I think that's far, far cheaper than $100k in dev costs and, if a 6 week test eliminates 5% of your CS spend while bringing your hold times down by 50%, that's like a career-making win. (Seriously guys: Twilio is the startup to watch. I say this while I'm literally wearing their sweatshirt but trust me, they're going to be massive.)

P.S. After you have it, you can trivially wire it into click-to-call on your webapp. "We can't show you that transaction, due to routine procedures meant to protect your account. Click here and type in your phone number, and we will have our Security Team contact you in the next five minutes. Thanks for using Paypal."



There are many SaaS companies which provide Call Center systems with the call back feature. It works just as you described. You call in and it asks for you phone number and calls you back when an agent is available. It even tells you your position in line if you call back too early.

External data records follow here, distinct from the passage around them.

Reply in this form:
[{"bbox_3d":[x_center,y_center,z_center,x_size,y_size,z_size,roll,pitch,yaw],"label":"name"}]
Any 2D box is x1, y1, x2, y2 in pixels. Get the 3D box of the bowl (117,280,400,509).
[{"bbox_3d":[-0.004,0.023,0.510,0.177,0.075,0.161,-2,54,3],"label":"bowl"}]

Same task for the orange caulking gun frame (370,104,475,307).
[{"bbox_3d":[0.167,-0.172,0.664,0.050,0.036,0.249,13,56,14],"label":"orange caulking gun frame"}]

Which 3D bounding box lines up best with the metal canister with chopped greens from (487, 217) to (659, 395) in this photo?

http://www.incontact.com & http://www.liveops.com for those interested


Absolutely. There are a few startups doing this, ranging from hardware that companies install to software to "outside in" solutions like we're working on. As far as I understand this industry, the challenge is that they've all got massively complex dedicated IVR systems, and changing them is hard.

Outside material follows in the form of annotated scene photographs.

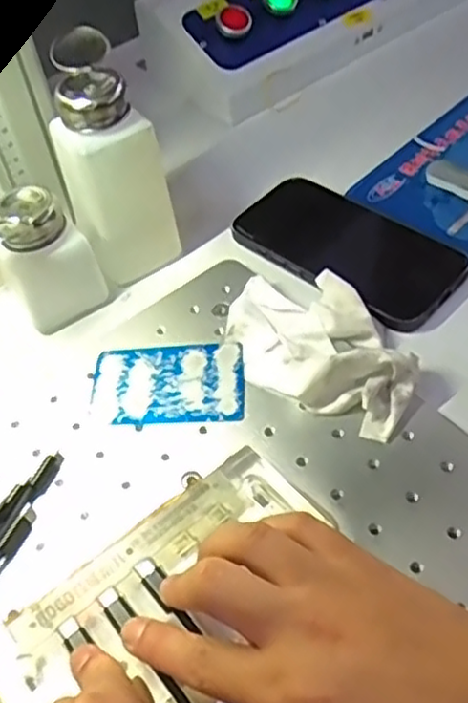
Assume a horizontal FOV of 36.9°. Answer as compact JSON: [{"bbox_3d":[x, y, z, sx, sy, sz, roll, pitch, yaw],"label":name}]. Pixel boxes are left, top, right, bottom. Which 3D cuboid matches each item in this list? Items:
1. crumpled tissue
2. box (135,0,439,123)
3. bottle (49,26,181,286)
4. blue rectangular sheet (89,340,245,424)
[{"bbox_3d":[0.046,-0.007,0.389,0.077,0.027,0.126,-23,51,-14],"label":"crumpled tissue"},{"bbox_3d":[0.071,-0.321,0.630,0.312,0.078,0.133,-36,55,-23],"label":"box"},{"bbox_3d":[-0.075,-0.112,0.427,0.059,0.127,0.066,-20,50,-12],"label":"bottle"},{"bbox_3d":[-0.037,0.018,0.393,0.085,0.004,0.053,-5,52,5],"label":"blue rectangular sheet"}]

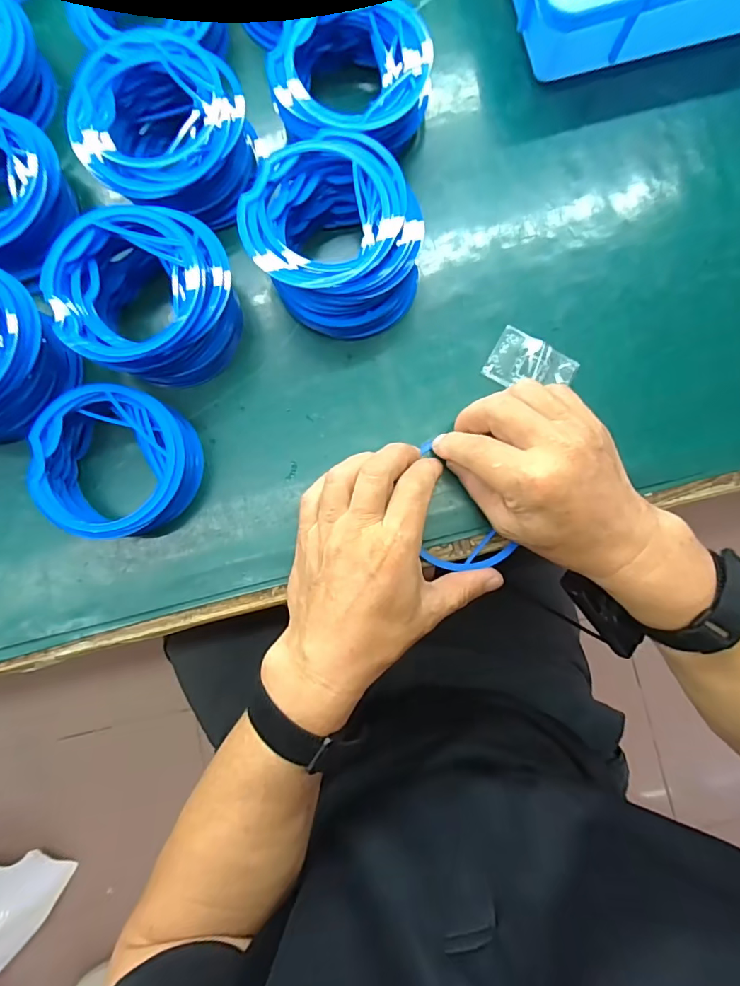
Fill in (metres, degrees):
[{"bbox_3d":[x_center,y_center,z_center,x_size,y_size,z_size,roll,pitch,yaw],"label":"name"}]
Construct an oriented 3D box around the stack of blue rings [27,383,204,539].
[{"bbox_3d":[-0.168,-0.020,0.317,0.095,0.034,0.096,3,86,1],"label":"stack of blue rings"}]

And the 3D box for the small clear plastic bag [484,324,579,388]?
[{"bbox_3d":[0.113,-0.088,0.332,0.057,0.004,0.039,29,89,2],"label":"small clear plastic bag"}]

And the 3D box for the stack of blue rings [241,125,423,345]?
[{"bbox_3d":[-0.022,-0.169,0.318,0.109,0.051,0.117,-32,86,-2],"label":"stack of blue rings"}]

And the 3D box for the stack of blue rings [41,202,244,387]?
[{"bbox_3d":[-0.145,-0.129,0.316,0.111,0.053,0.108,-31,86,-2],"label":"stack of blue rings"}]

Some solutions will detect when call volumes are high, and allow you to put in your phone number to be called back. That's pretty cool, but you still have to call in, press buttons and wait to see if you get that message.

I agree though, in principle it's an area where companies could innovate. Unfortunately, customer service is typically approached as a cost to be minimized rather than an opportunity to be maximized. Zappos is the exception, etc.


Amazon does it and has for a couple years.


Delta Skymiles customer support has been doing this for awhile now.